Ha, wishful thinking. After more than ten years of doing it, running still sucks.

At first, the act of running feels right. In the beginning, everything clicks into place: a natural arm swing followed by a leg pushing off the ground as you gather speed. The gentle give of softening dirt on a trail or the unmoving road that guides you forward. The sunset on an evening jog, bleeding light through the trees while strangers on their own adventure stroll past. 

Then, at a certain point, this endorphin-filled feeling dissipates. Foreshadowed by a slightly-pounding heart or the quiet pleading of sore muscles telling you to slow down, this is when the idea of running morphs into the reality of it. On a steamy summer day, your lungs choke on the humidity of the air, but you can’t stop. Coach has a watch and a whistle, yelling the seconds we have left to touch the endline and back. If you stop the sprint, you’ll never hear the end of it. Other times, even when your body is screeching for mercy, you don’t give in an inch because you’re stubborn and have already committed three miles to the run. 

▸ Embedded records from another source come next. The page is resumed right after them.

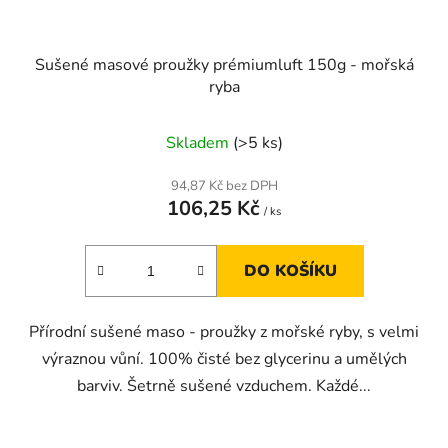
Sušené masové proužky prémiumluft 150g - mořská
ryba
Skladem
(>5 ks)
94,87 Kč bez DPH
106,25 Kč
/ ks
DO KOŠÍKU
Přírodní sušené maso - proužky z mořské ryby, s velmi
výraznou vůní. 100% čisté bez glycerinu a umělých
barviv. Šetrně sušené vzduchem. Každé...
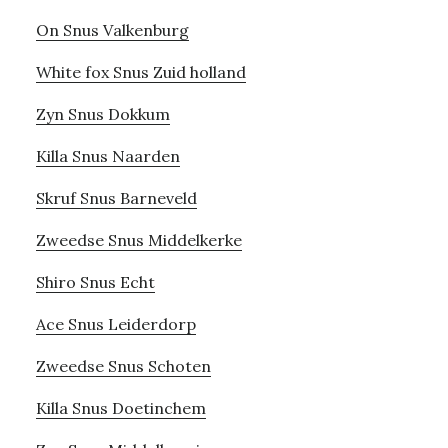
On Snus Valkenburg
White fox Snus Zuid holland
Zyn Snus Dokkum
Killa Snus Naarden
Skruf Snus Barneveld
Zweedse Snus Middelkerke
Shiro Snus Echt
Ace Snus Leiderdorp
Zweedse Snus Schoten
Killa Snus Doetinchem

Beep tests. Timed runs. Sprint repeats. Fartleks. Long runs. Slow. Fast. With friends. Alone. There are so many different ways to run, and yet they all end in hurt. It’s in these moments of sheer pain that running reveals its deepest beauty and simple ability to ask why. Why put on those sneakers when you could use a rest? Why leave the air-conditioned room to run sweaty under the sun? Why schedule a ten-miler on what could be a lazy Sunday? In other words, running confronts you with the question, why do hard things? 

To be honest, I am not completely sure of the answer. But by repeatedly doing a difficult task, I know I’m getting closer to it. To me, at the end of the day, running is an act of perseverance that tests my mental ability to push through the stuffy, thick air of difficult tasks. In order to get out of this fog, I have to keep running; if I stop, I’ll just waste more time stuck in it. With every additional step I take, I am reminded that I choose effort over comfort, growth over stagnation. With that knowledge comes a kind of meditation I practice to control the pain that overwhelms my body when I take the extra stride. In reflection, running is a confrontation against toleration, an exercise to regulate the voice in your mind telling you to take the easy way out. Running is physically demanding, but through self-affirmation and pure grit, it becomes just a little easier and less daunting to continue. 

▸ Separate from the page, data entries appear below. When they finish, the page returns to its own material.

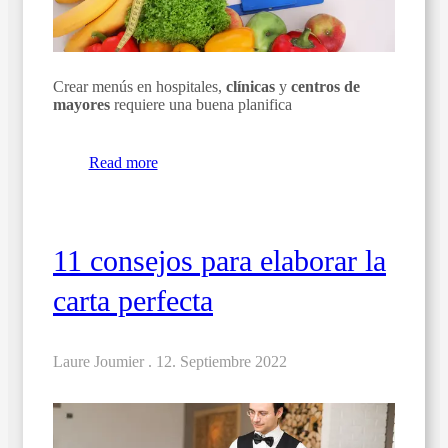
Crear menús en hospitales,
clínicas
y
centros de
mayores
requiere una buena planifica
Read more
11 consejos para elaborar la
carta perfecta
Laure Joumier .
12. Septiembre 2022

As endurance athlete David Goggins once wrote in his autobiography “Can’t Hurt Me: Master Your Mind and Defy the Odds,” “Pain unlocks a secret doorway in the mind, one that leads to both peak performance and beautiful silence.”

Although you don’t need to be a Goggins-type to reach this moment of struggle, the lessons taken from it also build into day-to-day living. Life may not be as linear as the trails we run on, but the hard bits of it often parallel the awful parts of running. Difficult homework? Stuck in traffic? Unlucky happenstances? Given that the world will inevitably throw you a problem here and there, you’ll be better equipped to resolve them by learning how to. What better way to start than to lace your sneakers and run hard?